#### [Passage to read]
It’s precisely these harsh conditions that drew an interdisciplinary research team to this remote desert, using it as an Earthly stand-in for the Moon and Mars. Their goal: to evaluate lunar robots designed to traverse unforgiving terrain. The team from the University of Pennsylvania, the University of Southern California, Texas A&M University, Georgia Institute of Technology, Oregon State University, Temple University, and NASA had hauled their machines thousands of miles to see how they would perform.
“In 2021, as part of the Artemis program to return to the Moon and one day venture to Mars, NASA put out a call seeking fresh ideas to overcome rover mobility limits,” says Cynthia Sung, an associate professor in Penn’s School of Engineering and Applied Science and a principal investigator of one of the projects. “My colleagues and I answered with TRUSSES, which stands for ‘Temporarily, Robots Unite to Surmount Sandy Entrapments, then Separate,’ and is essentially about getting robots to do together what they can’t do alone.”
The team envisioned robots that could physically connect and apply pulling and pushing forces to help each other maneuver over obstacles, says Sung. Current Mars and lunar rovers avoid areas such as slopes steeper than five degrees entirely, as mission planners won’t risk a multimillion-dollar rover getting stuck or damaged.
TRUSSES builds on earlier work called LASSIE. This project, led by Daniel Koditschek, Doug Jerolmack, and Feifei Qian, a former postdoctoral researcher in the Koditschek Lab at Penn Engineering, explored how a doglike robot, Spirit, could take scientific measurements of ground properties by simply walking over it.
Together with Sung and Mark Yim of Penn Engineering, the team added a layer of planning: robots that can use the terrain measurements to navigate a safe path and cooperate around an environment too risky to go it alone.
For instance, a wheeled rover, which is good for carrying large payloads but not highly maneuverable, could join forces with the inverse, a nimbler but payload-capped walking doglike robot. Linked arm-to-arm, the pair or trio of robots can stabilize each other on treacherous ground.
At White Sands, they tested this concept by tethering a rover to Spirit and sending them up a dune. Alone, each robot struggled, the wheels spun, and the legs slipped on a 15° gsandy slope that proved too much.

#### [Listed records]
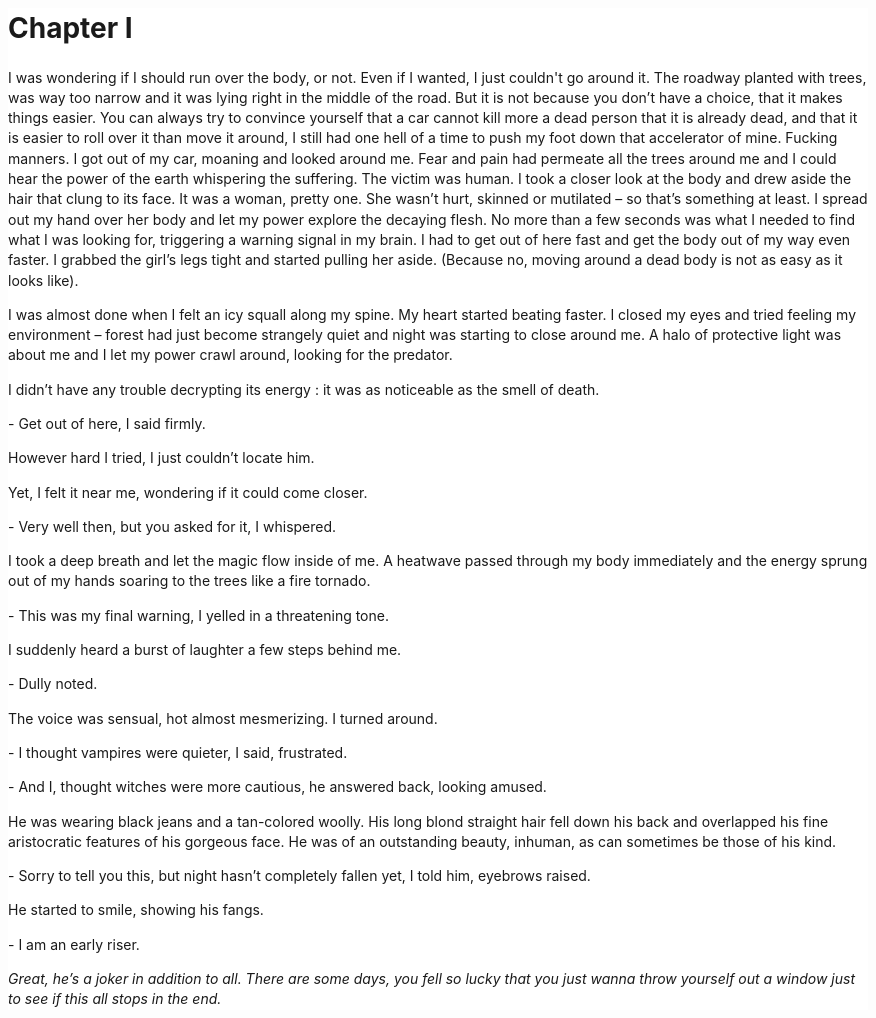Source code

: Chapter I
==============================

I was wondering if I should run over the body, or not. Even if I wanted, I just couldn't go around it. The roadway planted with trees, was way too narrow and it was lying right in the middle of the road. But it is not because you don’t have a choice, that it makes things easier. You can always try to convince yourself that a car cannot kill more a dead person that it is already dead, and that it is easier to roll over it than move it around, I still had one hell of a time to push my foot down that accelerator of mine. Fucking manners. I got out of my car, moaning and looked around me. Fear and pain had permeate all the trees around me and I could hear the power of the earth whispering the suffering. The victim was human. I took a closer look at the body and drew aside the hair that clung to its face. It was a woman, pretty one. She wasn’t hurt, skinned or mutilated – so that’s something at least. I spread out my hand over her body and let my power explore the decaying flesh. No more than a few seconds was what I needed to find what I was looking for, triggering a warning signal in my brain. I had to get out of here fast and get the body out of my way even faster. I grabbed the girl’s legs tight and started pulling her aside. (Because no, moving around a dead body is not as easy as it looks like).

I was almost done when I felt an icy squall along my spine. My heart started beating faster. I closed my eyes and tried feeling my environment – forest had just become strangely quiet and night was starting to close around me. A halo of protective light was about me and I let my power crawl around, looking for the predator.

I didn’t have any trouble decrypting its energy : it was as noticeable as the smell of death.

\-	Get out of here, I said firmly.

However hard I tried, I just couldn’t locate him.

Yet, I felt it near me, wondering if it could come closer.

\-	Very well then, but you asked for it, I whispered.

I took a deep breath and let the magic flow inside of me. A heatwave passed through my body immediately and the energy sprung out of my hands soaring to the trees like a fire tornado.

\-	This was my final warning, I yelled in a threatening tone.

I suddenly heard a burst of laughter a few steps behind me.

\-	Dully noted.

The voice was sensual, hot almost mesmerizing. I turned around.

\-	I thought vampires were quieter, I said, frustrated.

\-	And I, thought witches were more cautious, he answered back, looking amused.


He was wearing black jeans and a tan-colored woolly. His long blond straight hair fell down his back and overlapped his fine aristocratic features of his gorgeous face. He was of an outstanding beauty, inhuman, as can sometimes be those of his kind.

\-	Sorry to tell you this, but night hasn’t completely fallen yet, I told him, eyebrows raised.

He started to smile, showing his fangs.

\-	I am an early riser.

_Great, he’s a joker in addition to all. There are some days, you fell so lucky that you just wanna throw yourself out a window just to see if this all stops in the end._
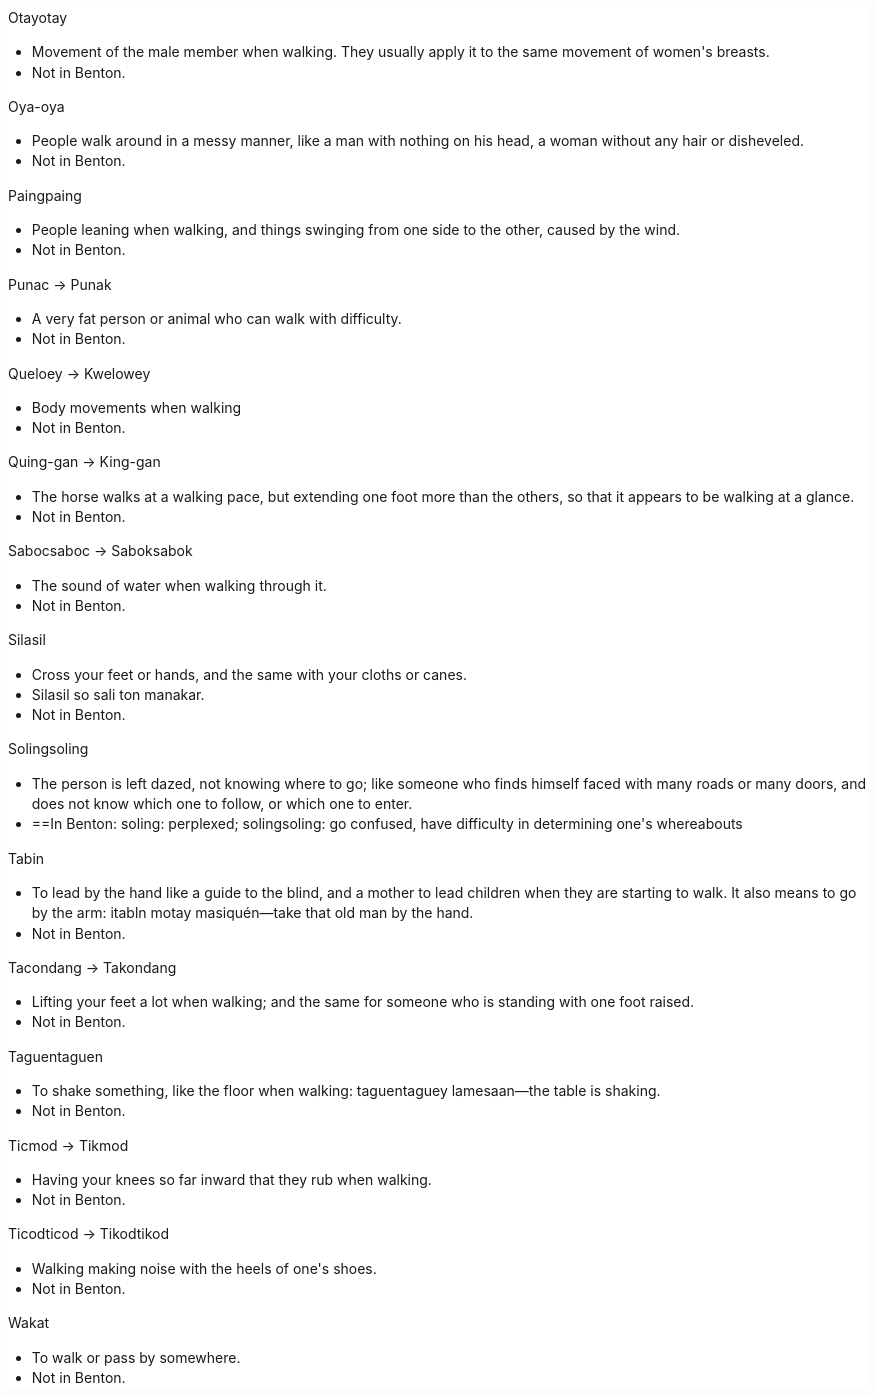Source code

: Otayotay
- Movement of the male member when walking. They usually apply it to the same movement of women's breasts.
- Not in Benton.

Oya-oya
- People walk around in a messy manner, like a man with nothing on his head, a woman without any hair or disheveled.
- Not in Benton.

Paingpaing
- People leaning when walking, and things swinging from one side to the other, caused by the wind.
- Not in Benton.

Punac -> Punak
- A very fat person or animal who can walk with difficulty.
- Not in Benton.

Queloey -> Kwelowey
- Body movements when walking
- Not in Benton.

Quing-gan -> King-gan
- The horse walks at a walking pace, but extending one foot more than the others, so that it appears to be walking at a glance.
- Not in Benton.

Sabocsaboc -> Saboksabok
- The sound of water when walking through it.
- Not in Benton.

Silasil
- Cross your feet or hands, and the same with your cloths or canes.
- Silasil so sali ton manakar.
- Not in Benton.

Solingsoling
- The person is left dazed, not knowing where to go; like someone who finds himself faced with many roads or many doors, and does not know which one to follow, or which one to enter.
- ==In Benton: soling: perplexed; solingsoling: go confused, have difficulty in determining one's whereabouts

Tabin
- To lead by the hand like a guide to the blind, and a mother to lead children when they are starting to walk. It also means to go by the arm: itabln motay masiquén—take that old man by the hand.
- Not in Benton.

Tacondang -> Takondang
- Lifting your feet a lot when walking; and the same for someone who is standing with one foot raised.
- Not in Benton.

Taguentaguen
- To shake something, like the floor when walking: taguentaguey lamesaan—the table is shaking.
- Not in Benton.

Ticmod -> Tikmod
- Having your knees so far inward that they rub when walking.
- Not in Benton.

Ticodticod -> Tikodtikod
- Walking making noise with the heels of one's shoes.
- Not in Benton.

Wakat
- To walk or pass by somewhere.
- Not in Benton.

#### [Required actions]
1 – Answer each question from the passage on lunar robots.
(a) In what year did NASA put out its call for ideas on rover mobility?
(b) What earlier project does TRUSSES build on?
(c) Current Mars and lunar rovers avoid slopes steeper than how many degrees?
2 – According to the passage on lunar robots, why do current Mars and lunar rovers stay away from slopes steeper than five degrees?
The rows are not needed for this work.

#### [Results of the exercise]
1 –
(a) 2021
(b) LASSIE
(c) Five degrees

2 – Current rovers avoid such slopes because mission planners will not risk a multimillion-dollar rover getting stuck or damaged.